(Saved entries)

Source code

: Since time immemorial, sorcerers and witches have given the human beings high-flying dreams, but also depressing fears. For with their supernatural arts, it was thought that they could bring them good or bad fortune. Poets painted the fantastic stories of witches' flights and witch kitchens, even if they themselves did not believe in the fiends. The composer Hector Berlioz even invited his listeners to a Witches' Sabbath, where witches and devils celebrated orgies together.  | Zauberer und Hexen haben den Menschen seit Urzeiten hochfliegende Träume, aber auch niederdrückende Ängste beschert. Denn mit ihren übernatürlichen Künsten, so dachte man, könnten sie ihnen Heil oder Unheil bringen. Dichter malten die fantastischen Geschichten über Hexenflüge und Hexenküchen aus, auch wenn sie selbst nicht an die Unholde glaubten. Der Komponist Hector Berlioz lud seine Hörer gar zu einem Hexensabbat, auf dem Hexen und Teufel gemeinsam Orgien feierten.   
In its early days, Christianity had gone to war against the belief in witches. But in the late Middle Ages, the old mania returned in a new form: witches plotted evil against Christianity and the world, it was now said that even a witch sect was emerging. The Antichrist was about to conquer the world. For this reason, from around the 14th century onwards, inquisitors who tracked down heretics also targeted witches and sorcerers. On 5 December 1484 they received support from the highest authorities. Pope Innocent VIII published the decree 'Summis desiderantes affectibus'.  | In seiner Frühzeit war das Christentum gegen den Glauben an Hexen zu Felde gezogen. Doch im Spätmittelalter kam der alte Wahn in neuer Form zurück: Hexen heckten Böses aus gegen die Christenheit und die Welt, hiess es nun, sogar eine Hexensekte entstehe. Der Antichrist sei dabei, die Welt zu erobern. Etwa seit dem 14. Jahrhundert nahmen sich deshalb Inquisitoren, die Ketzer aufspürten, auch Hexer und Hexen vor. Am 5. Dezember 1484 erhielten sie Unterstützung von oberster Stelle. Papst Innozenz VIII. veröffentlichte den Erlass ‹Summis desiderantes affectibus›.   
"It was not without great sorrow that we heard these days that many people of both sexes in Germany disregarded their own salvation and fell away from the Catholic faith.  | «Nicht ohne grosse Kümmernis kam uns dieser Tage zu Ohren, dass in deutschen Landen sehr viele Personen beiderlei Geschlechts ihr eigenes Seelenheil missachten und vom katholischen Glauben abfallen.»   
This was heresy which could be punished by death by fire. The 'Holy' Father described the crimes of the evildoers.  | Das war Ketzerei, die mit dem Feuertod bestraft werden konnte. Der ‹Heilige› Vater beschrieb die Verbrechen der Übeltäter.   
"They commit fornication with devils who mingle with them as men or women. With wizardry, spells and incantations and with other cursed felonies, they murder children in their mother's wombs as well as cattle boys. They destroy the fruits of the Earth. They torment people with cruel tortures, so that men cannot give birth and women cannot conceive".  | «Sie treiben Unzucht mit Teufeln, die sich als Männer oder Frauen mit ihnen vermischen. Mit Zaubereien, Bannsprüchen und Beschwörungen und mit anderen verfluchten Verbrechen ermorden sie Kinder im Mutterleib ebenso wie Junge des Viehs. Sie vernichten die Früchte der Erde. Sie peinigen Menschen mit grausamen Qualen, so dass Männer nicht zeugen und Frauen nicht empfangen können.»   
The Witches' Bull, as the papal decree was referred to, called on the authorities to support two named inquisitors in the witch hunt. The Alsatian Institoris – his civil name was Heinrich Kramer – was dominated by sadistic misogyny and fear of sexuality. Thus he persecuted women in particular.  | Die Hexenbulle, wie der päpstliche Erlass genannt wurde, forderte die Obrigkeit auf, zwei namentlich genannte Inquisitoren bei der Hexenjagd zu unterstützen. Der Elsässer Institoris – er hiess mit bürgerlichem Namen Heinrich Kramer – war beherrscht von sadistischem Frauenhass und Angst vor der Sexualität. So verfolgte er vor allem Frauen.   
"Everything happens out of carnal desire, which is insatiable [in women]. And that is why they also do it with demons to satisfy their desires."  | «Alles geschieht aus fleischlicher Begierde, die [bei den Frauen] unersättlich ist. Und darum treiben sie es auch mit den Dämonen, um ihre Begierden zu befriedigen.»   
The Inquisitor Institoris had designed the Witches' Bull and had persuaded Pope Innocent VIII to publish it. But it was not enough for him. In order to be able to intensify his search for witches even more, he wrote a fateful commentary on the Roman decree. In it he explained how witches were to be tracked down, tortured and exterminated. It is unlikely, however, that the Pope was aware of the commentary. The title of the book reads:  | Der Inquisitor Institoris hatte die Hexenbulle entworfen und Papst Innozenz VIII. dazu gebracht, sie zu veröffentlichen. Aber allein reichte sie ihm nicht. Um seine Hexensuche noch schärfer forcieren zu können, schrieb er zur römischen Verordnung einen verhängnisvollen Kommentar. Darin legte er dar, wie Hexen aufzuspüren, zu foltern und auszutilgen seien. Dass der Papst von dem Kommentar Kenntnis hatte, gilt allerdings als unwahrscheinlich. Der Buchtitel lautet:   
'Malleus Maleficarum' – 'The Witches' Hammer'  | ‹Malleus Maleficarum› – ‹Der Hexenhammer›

▸ **WHAT TO WORK ON**
Give back, unchanged, the line that holds "The Inquisitor Institoris" along with all lines after it through the last line above.

▸ **ANSWER SPACE**
The Inquisitor Institoris had designed the Witches' Bull and had persuaded Pope Innocent VIII to publish it. But it was not enough for him. In order to be able to intensify his search for witches even more, he wrote a fateful commentary on the Roman decree. In it he explained how witches were to be tracked down, tortured and exterminated. It is unlikely, however, that the Pope was aware of the commentary. The title of the book reads:  | Der Inquisitor Institoris hatte die Hexenbulle entworfen und Papst Innozenz VIII. dazu gebracht, sie zu veröffentlichen. Aber allein reichte sie ihm nicht. Um seine Hexensuche noch schärfer forcieren zu können, schrieb er zur römischen Verordnung einen verhängnisvollen Kommentar. Darin legte er dar, wie Hexen aufzuspüren, zu foltern und auszutilgen seien. Dass der Papst von dem Kommentar Kenntnis hatte, gilt allerdings als unwahrscheinlich. Der Buchtitel lautet:   
'Malleus Maleficarum' – 'The Witches' Hammer'  | ‹Malleus Maleficarum› – ‹Der Hexenhammer›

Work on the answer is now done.